For both immunocompetent and HIV-related PCNSL, the field has moved increasingly away from whole-brain radiation therapy as first-line or consolidative therapy due to poor durability of responses, poor survival when used as a standalone therapy, and risks of irreversible neurocognitive decline in survivors [14]. The field now appears to mostly employ high-dose methotrexate combined with corticosteroids as first-line therapy for PCNSL. According to new literature, patients receiving high-dose methotrexate alone exhibited non-inferior survival outcomes with decreased neurotoxicity versus whole brain radiation therapy [15]. However, there are many ongoing studies investigating alternative chemotherapy medications for PCNSL. Anti-PD-1 agents such as nivolumab and pembrolizumab appear to show promising results with regard to complete response and improved clinical outcomes. CAR-T appears to also show preliminarily promising results when crafted to target CD19 [16]. These results are limited, though, due to their minimal literature support and use mostly in refractory PCNSL cases given the proven effectiveness of high-dose methotrexate.

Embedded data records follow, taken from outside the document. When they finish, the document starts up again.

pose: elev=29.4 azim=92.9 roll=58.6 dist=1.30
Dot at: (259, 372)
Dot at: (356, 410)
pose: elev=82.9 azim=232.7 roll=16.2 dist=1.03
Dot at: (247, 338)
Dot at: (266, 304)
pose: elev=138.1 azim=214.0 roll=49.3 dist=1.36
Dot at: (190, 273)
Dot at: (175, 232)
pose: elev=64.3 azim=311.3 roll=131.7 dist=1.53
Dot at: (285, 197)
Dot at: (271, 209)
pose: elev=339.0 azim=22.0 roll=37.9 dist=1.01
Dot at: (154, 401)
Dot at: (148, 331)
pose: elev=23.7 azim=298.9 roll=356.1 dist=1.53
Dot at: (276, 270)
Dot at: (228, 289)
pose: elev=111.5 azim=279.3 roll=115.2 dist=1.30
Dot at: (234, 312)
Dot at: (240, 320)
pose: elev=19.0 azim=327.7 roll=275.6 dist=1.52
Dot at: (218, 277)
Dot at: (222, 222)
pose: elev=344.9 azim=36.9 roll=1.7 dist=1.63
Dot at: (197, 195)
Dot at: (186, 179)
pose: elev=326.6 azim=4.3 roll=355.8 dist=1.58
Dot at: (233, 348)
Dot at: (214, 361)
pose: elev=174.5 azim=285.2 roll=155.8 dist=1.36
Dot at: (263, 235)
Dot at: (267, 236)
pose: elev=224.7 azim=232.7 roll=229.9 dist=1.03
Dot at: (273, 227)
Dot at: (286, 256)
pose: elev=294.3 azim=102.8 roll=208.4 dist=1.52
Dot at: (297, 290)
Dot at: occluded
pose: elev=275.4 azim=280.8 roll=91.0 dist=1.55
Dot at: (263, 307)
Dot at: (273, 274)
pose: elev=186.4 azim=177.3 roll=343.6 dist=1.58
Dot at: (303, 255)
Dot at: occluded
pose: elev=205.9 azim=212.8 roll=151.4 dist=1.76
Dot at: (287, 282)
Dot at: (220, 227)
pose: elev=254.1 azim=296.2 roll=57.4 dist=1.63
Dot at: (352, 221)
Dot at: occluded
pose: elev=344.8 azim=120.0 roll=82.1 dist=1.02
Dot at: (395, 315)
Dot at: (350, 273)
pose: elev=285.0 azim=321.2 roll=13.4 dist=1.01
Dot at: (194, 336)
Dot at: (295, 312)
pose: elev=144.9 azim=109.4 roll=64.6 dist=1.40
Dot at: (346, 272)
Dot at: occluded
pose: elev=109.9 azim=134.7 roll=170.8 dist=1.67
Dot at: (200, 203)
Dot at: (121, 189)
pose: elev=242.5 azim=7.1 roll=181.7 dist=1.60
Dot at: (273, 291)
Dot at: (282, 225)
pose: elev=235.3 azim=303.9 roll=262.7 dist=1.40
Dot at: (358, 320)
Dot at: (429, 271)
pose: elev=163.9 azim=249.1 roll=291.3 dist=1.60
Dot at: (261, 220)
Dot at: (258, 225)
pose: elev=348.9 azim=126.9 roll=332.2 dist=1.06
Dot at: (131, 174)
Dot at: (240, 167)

Discussion regarding whether surgery has a role in PCNSL is a complex issue with multiple variable factors. For patients with a large primary lesion as the prominent tumor burden, surgery may be considered to improve quality of life, although prolonged survival continues to be in question [17]. The clinical decision to pursue a debulking surgical procedure should include multiple factors such as age, performance status, and deep brain structure involvement [18]. However, in cases in which the tumor burden is diffuse and affects multiple neurologic structures, surgery may be impractical.

Conclusions

Due to the low incidence of primary CNS lymphoma and nonspecific symptoms in immunocompetent individuals, this diagnosis is often overlooked. Based on the wide range of presentations of PCNSL and given the disease's proclivity to affect multiple nonadjacent areas of the brain, it is important to understand the different clinical manifestations of the disease for improved recognition of the disease. In addition, it is imperative to recognize that imaging findings vary widely, as evidenced in this patient who did not have a solitary lesion but a more diffuse CNS involvement pattern. Traditionally, PCNSL was known as an AIDS-defining illness. However, as exhibited by the above-described case and the literature reviewed thereafter, we believe this definition continues to become obsolete. It is imperative that clinicians recognize the variable clinical presentations of PCNSL and, when appropriate, consider this diagnosis in the differential to improve the alacrity of diagnosis and thus decrease the time to initial treatment for better overall clinical outcomes.